Spotlight: Abraham Carillo, RT

Abraham Carillo, RT

An early inspiration for senior radiologic technologist Abraham (Abe) Carillo, RT, was his father who counseled Abe to “always make the choice to be the best version of yourself.” This approach to life and work has been especially helpful this past year as workloads have ticked up across all of our department modalities and sections. In the fast pace and sometimes high pressure of the imaging suites, Abe is known for being cheerful and polite, while also demonstrating professionalism and care for patients.

Alpana Patel Camilli, UCSF Health manager for diagnostic radiology, observed that “Abraham is respected by the entire medical staff. Abe’s role requires him to deftly use a variety of imaging modalities while remaining focused on providing top-notch patient care. In addition, he leads, trains and mentors our technologists.”

Abe believes that having compassion for each patient’s condition and exhibiting professionalism are key to providing outstanding care. “Whatever their situation, I consider each patient as a king or queen.” He values the days that he works in outpatient settings where he can often spend a few minutes talking with each patient. These moments of connection are “for the benefit of the patient – we need to be proactive when patients come to us for imaging services.” Because technologists are an important interface between patients and physicians in our imaging suites, being proactive contributes to excellent patient care. Abe puts it this way: “Both patients and physicians need our expertise. Techs need to be on time, otherwise we delay the work of the physicians. For example, if we are late with imaging for a surgical procedure it can cause the surgery to fall behind schedule. Physicians are relying on us.”

Before he arrived at UCSF around 15 years ago, Abe trained to become a radiologic technologist in the Philippines, where he was born and raised.

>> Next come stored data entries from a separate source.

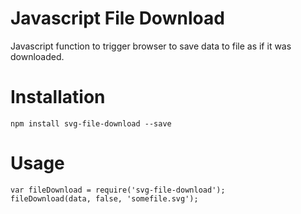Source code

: # Javascript File Download

Javascript function to trigger browser to save data to file as if it was downloaded.

# Installation

    npm install svg-file-download --save

# Usage

    var fileDownload = require('svg-file-download');
    fileDownload(data, false, 'somefile.svg');
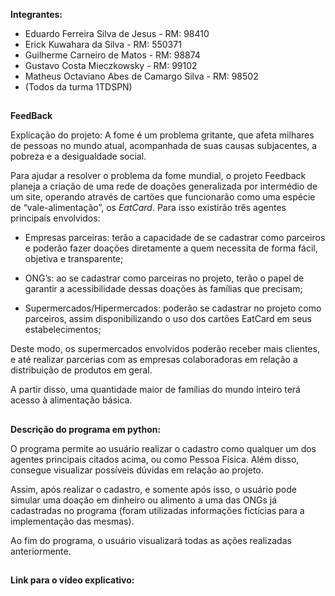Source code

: **Integrantes:<br>**
 - Eduardo Ferreira Silva de Jesus - RM: 98410<br>
 - Erick Kuwahara da Silva - RM: 550371<br>
 - Guilherme Carneiro de Matos - RM: 98874<br>  
 - Gustavo Costa Mieczkowsky - RM: 99102<br>
 - Matheus Octaviano Abes de Camargo Silva - RM: 98502<br>
 - (Todos da turma 1TDSPN)<br>

##
**FeedBack**

Explicação do projeto:
  A fome é um problema gritante, que afeta milhares de pessoas no mundo atual, acompanhada de suas causas subjacentes, a pobreza e a desigualdade social.
  
  Para ajudar a resolver o problema da fome mundial, o projeto Feedback planeja a criação de uma rede de doações generalizada por intermédio de um site, operando através de cartões que funcionarão como uma espécie de “vale-alimentação”, os *EatCard*.
  Para isso existirão três agentes principais envolvidos:
  
- Empresas parceiras: terão a capacidade de se cadastrar como parceiros e poderão fazer doações diretamente a quem necessita de forma fácil, objetiva e transparente;

- ONG’s: ao se cadastrar como parceiras no projeto, terão o papel de garantir a acessibilidade dessas doações às famílias que precisam;

- Supermercados/Hipermercados: poderão se cadastrar no projeto como parceiros, assim disponibilizando o uso dos cartões EatCard em seus estabelecimentos;

Deste modo, os supermercados envolvidos poderão receber mais clientes, e até realizar parcerias com as empresas colaboradoras em relação a distribuição de produtos em geral.
  
A partir disso, uma quantidade maior de famílias do mundo inteiro terá acesso à alimentação básica.
  
##
**Descrição do programa em python:**

  O programa permite ao usuário realizar o cadastro como qualquer um dos agentes principais citados acima, ou como Pessoa Física. Além disso, consegue visualizar possíveis dúvidas em relação ao projeto.
  
  Assim, após realizar o cadastro, e somente após isso, o usuário pode simular uma doação em dinheiro ou alimento a uma das ONGs já cadastradas no programa (foram utilizadas informações fictícias para a implementação das mesmas).
  
  Ao fim do programa, o usuário visualizará todas as ações realizadas anteriormente.
  
##
**Link para o vídeo explicativo:**
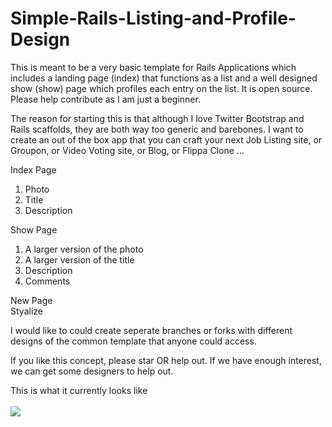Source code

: Simple-Rails-Listing-and-Profile-Design
=======================================

This is meant to be a very basic template for Rails Applications which includes a landing page (index) that functions as a list and a well designed show (show) page which profiles each entry on the list. It is open source. Please help contribute as I am just a beginner.  

The reason for starting this is that although I love Twitter Bootstrap and Rails scaffolds, they are both way too generic and barebones. I want to create an out of the box app that you can craft your next Job Listing site, or Groupon, or Video Voting site, or Blog, or Flippa Clone ...

Index Page<br>
1. Photo <br>
2. Title <br>
3. Description

Show Page<br>
1. A larger version of the photo<br>
2. A larger version of the title <br>
3. Description <br>
4. Comments

New Page<br>
Styalize

I would like to could create seperate branches or forks with different designs of the common template that anyone could access.

If you like this concept, please star OR help out. If we have enough interest, we can get some designers to help out.

This is what it currently looks like <br><br> <img src="http://snag.gy/MBijF.jpg">

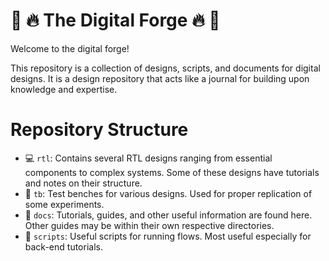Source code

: # :european_castle: :fire: The Digital Forge :fire: :european_castle:

 Welcome to the digital forge! 

This repository is a collection of designs, scripts, and documents for digital designs.
It is a design repository that acts like a journal for building upon knowledge and expertise.

# Repository Structure

- :computer: `rtl`: Contains several RTL designs ranging from essential components to complex systems. Some of these designs have tutorials and notes on their structure.
- :hammer: `tb`: Test benches for various designs. Used for proper replication of some experiments.
- :blue_book: `docs`: Tutorials, guides, and other useful information are found here. Other guides may be within their own respective directories.
- :newspaper: `scripts`: Useful scripts for running flows. Most useful especially for back-end tutorials.
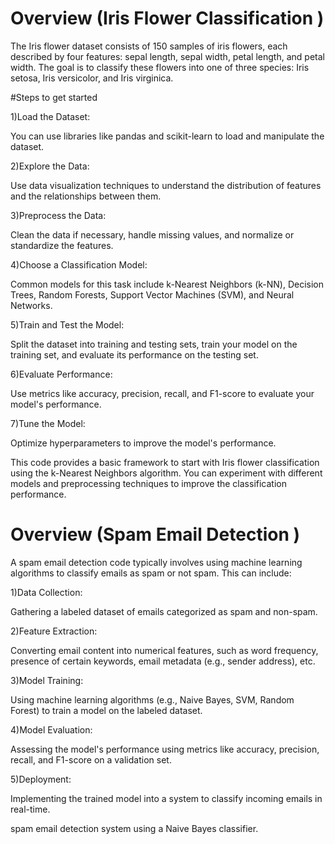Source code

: # Overview (Iris Flower Classification )

The Iris flower dataset consists of 150 samples of iris flowers, each described by four features: sepal length, sepal width, petal length, and petal width. The goal is to classify these flowers into one of three species: Iris setosa, Iris versicolor, and Iris virginica.

#Steps to get started

1)Load the Dataset:

You can use libraries like pandas and scikit-learn to load and manipulate the dataset.

2)Explore the Data:

Use data visualization techniques to understand the distribution of features and the relationships between them.

3)Preprocess the Data:

Clean the data if necessary, handle missing values, and normalize or standardize the features.

4)Choose a Classification Model:

Common models for this task include k-Nearest Neighbors (k-NN), Decision Trees, Random Forests, Support Vector Machines (SVM), and Neural Networks.

5)Train and Test the Model:

Split the dataset into training and testing sets, train your model on the training set, and evaluate its performance on the testing set.

6)Evaluate Performance:

Use metrics like accuracy, precision, recall, and F1-score to evaluate your model's performance.

7)Tune the Model:

Optimize hyperparameters to improve the model's performance.


This code provides a basic framework to start with Iris flower classification using the k-Nearest Neighbors algorithm. You can experiment with different models and preprocessing techniques to improve the classification performance.


# Overview (Spam Email Detection )

A spam email detection code typically involves using machine learning algorithms to classify emails as spam or not spam. This can include:

1)Data Collection:

Gathering a labeled dataset of emails categorized as spam and non-spam.

2)Feature Extraction: 

Converting email content into numerical features, such as word frequency, presence of certain keywords, email metadata (e.g., sender address), etc.

3)Model Training:

Using machine learning algorithms (e.g., Naive Bayes, SVM, Random Forest) to train a model on the labeled dataset.

4)Model Evaluation:

Assessing the model's performance using metrics like accuracy, precision, recall, and F1-score on a validation set.

5)Deployment:

Implementing the trained model into a system to classify incoming emails in real-time.

spam email detection system using a Naive Bayes classifier.



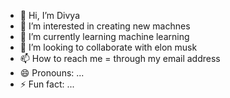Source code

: - 👋 Hi, I’m Divya
- 👀 I’m interested in creating new machnes
- 🌱 I’m currently learning machine learning
- 💞️ I’m looking to collaborate with elon musk
- 📫 How to reach me = through my email address
- 😄 Pronouns: ...
- ⚡ Fun fact: ...

<!---
DivyaNexus2/DivyaNexus2 is a ✨ special ✨ repository because its `README.md` (this file) appears on your GitHub profile.
You can click the Preview link to take a look at your changes.
--->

Following his training – which was very similar to RT training in the US, even using the same textbooks – Abe began work as a general radiologic technologist then soon gained additional skills by cross-training in cardiac and interventional radiology. After working in the Philippines for over a decade, Abe was hired as a technologist at the Singapore University Hospital, an academic institution with a medical training program for physicians. He worked in Singapore until 2006 when his wife Lyn, an emergency room nurse, was recruited to UCSF. Abe also applied to UCSF and was hired, and the Carillo family came to the Bay Area in 2006.

As a lead technologist, Abe has a breadth of skills and knowledge. Principal technologists need to perform a range of imaging – in addition to general x-ray and fluoroscopy exams, Abe uses a variety of technology to image patients. He works closely with our radiologists to provide the images they need as well as imaging for orthopedists, spine and vascular surgeons and urologists. He is trained to work in a variety of different settings including emergency and operating rooms, as well as interventional and outpatient settings. Abe also oversees technologist operations under the direction of senior leadership. This work includes creating and managing staff schedules, training all newly hired technologists, and being available to other technologists when there are challenges or questions.

After 15 years here, Abe reports that “the Bay Area now feels like home,” although he misses the beautiful, warm beaches of the Philippines. He loves the diversity of the Bay Area and says that this helped him to adjust when he first came to California. Abe loves spending time with his family. His daughter is in high school and his twin sons are in college, one studying business and the other in general studies with plans to enter a nursing program following graduation.